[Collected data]
* * * * *
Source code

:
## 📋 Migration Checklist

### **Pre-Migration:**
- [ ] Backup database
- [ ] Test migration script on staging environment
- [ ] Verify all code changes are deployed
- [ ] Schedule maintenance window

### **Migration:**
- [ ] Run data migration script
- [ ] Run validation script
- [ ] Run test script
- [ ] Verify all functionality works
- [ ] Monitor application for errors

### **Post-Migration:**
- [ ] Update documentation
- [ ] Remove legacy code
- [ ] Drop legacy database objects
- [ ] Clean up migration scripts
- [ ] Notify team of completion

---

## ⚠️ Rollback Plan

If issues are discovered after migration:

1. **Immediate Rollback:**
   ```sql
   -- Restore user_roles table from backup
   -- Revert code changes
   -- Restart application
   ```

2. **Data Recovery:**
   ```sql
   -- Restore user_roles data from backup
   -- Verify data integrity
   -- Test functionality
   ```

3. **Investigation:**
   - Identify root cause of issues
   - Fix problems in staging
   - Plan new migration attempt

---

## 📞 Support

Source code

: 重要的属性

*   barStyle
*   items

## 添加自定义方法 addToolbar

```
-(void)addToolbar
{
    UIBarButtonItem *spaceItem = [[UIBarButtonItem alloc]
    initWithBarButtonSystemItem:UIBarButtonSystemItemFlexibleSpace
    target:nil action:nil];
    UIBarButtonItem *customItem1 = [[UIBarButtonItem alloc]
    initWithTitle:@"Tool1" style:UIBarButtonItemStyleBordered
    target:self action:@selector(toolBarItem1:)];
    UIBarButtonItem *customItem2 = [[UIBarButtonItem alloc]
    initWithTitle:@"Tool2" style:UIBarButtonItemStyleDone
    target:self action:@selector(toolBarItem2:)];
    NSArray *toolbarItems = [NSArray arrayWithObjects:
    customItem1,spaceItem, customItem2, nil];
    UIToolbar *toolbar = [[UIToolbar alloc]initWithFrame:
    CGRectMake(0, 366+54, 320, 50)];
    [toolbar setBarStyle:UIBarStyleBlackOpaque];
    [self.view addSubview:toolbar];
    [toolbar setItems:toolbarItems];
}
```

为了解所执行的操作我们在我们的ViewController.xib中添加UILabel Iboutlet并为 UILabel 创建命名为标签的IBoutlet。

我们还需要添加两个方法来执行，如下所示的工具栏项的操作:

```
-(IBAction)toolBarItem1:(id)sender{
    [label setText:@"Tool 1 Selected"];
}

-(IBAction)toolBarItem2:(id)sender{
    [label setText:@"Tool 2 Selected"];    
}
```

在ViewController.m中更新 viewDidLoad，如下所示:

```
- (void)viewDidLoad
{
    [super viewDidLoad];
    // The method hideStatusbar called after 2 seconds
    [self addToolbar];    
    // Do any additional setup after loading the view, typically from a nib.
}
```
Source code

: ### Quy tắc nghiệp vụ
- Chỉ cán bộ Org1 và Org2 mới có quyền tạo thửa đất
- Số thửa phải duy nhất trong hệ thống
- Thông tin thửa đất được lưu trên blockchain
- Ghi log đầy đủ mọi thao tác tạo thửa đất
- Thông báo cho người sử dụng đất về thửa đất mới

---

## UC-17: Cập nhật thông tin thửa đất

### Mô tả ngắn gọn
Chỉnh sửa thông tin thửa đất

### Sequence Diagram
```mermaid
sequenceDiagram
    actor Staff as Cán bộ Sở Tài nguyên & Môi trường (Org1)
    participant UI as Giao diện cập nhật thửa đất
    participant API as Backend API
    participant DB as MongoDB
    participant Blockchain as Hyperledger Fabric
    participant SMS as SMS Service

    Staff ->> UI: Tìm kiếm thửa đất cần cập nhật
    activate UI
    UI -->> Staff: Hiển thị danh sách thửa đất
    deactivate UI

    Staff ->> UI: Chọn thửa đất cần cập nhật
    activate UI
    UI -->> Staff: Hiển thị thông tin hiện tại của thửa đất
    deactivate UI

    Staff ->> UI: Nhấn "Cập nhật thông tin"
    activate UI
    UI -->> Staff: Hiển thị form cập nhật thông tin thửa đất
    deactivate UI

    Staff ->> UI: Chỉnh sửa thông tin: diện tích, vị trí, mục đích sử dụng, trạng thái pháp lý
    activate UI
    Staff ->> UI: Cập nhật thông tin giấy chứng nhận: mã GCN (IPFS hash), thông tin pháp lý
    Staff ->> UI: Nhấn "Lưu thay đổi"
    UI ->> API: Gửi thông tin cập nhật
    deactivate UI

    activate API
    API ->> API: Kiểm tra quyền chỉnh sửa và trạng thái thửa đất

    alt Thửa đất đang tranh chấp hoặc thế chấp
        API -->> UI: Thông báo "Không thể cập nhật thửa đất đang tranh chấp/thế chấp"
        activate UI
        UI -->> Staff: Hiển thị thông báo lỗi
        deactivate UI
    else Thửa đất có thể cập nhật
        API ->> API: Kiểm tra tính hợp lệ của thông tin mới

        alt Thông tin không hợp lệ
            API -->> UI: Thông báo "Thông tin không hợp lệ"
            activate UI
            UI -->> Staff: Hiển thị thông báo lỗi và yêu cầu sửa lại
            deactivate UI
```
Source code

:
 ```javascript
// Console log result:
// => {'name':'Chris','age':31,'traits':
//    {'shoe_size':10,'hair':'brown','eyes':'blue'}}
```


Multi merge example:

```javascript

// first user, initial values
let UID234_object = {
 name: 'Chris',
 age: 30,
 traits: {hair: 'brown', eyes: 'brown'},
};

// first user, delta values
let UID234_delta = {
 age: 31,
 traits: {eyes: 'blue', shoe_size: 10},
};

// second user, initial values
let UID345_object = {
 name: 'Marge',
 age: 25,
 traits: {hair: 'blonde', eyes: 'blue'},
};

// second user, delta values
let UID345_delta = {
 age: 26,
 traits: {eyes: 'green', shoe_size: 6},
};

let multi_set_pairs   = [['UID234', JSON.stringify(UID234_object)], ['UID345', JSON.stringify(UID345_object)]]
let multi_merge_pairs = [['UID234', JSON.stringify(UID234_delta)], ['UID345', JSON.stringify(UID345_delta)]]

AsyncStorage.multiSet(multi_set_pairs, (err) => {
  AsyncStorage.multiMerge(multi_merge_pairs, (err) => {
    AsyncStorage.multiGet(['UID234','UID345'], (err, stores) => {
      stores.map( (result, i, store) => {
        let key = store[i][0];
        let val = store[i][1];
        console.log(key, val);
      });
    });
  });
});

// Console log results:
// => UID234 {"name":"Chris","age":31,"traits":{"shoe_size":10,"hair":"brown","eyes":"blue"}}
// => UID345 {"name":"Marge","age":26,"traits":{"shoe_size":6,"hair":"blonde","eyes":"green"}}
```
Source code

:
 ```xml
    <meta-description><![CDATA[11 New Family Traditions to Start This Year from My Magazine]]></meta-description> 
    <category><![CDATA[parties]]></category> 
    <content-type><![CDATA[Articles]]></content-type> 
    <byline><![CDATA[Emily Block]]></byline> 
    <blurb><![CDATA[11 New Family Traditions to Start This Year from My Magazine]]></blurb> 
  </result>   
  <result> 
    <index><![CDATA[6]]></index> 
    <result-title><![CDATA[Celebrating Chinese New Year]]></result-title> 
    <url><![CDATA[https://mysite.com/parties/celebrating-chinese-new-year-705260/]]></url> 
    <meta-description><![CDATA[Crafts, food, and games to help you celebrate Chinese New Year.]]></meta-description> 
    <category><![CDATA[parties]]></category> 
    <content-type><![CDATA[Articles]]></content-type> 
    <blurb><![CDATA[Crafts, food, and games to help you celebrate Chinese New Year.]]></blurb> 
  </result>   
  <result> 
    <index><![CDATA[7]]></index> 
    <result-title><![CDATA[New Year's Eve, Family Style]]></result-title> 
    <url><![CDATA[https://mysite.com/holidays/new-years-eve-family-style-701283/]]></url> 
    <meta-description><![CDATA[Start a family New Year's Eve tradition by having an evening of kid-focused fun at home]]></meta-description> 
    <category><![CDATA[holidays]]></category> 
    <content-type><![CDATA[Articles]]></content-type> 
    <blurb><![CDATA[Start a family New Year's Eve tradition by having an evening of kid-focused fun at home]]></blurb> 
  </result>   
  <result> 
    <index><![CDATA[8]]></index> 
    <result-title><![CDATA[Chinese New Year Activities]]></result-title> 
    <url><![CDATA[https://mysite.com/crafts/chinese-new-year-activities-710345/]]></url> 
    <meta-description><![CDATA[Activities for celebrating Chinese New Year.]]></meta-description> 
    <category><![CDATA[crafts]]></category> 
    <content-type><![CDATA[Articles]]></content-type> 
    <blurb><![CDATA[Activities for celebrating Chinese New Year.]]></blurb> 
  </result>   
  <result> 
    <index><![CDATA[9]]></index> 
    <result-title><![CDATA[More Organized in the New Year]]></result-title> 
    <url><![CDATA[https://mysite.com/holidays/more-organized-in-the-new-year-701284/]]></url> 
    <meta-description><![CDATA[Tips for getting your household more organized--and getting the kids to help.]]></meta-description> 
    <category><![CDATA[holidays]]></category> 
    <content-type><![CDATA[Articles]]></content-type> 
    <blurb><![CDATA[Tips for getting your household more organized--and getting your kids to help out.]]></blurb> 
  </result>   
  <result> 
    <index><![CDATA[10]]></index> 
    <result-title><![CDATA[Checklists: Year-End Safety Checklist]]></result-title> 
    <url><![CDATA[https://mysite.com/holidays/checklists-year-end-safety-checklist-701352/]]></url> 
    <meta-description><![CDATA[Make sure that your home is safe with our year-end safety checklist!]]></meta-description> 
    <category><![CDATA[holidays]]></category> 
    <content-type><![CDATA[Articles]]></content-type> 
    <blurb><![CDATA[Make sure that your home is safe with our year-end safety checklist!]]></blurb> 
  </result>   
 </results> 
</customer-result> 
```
* * * * *
*Task to carry out*:
Among the entries, how many lines include the word "your"? Answer with a single number and nothing further.

*Response to the task*:
4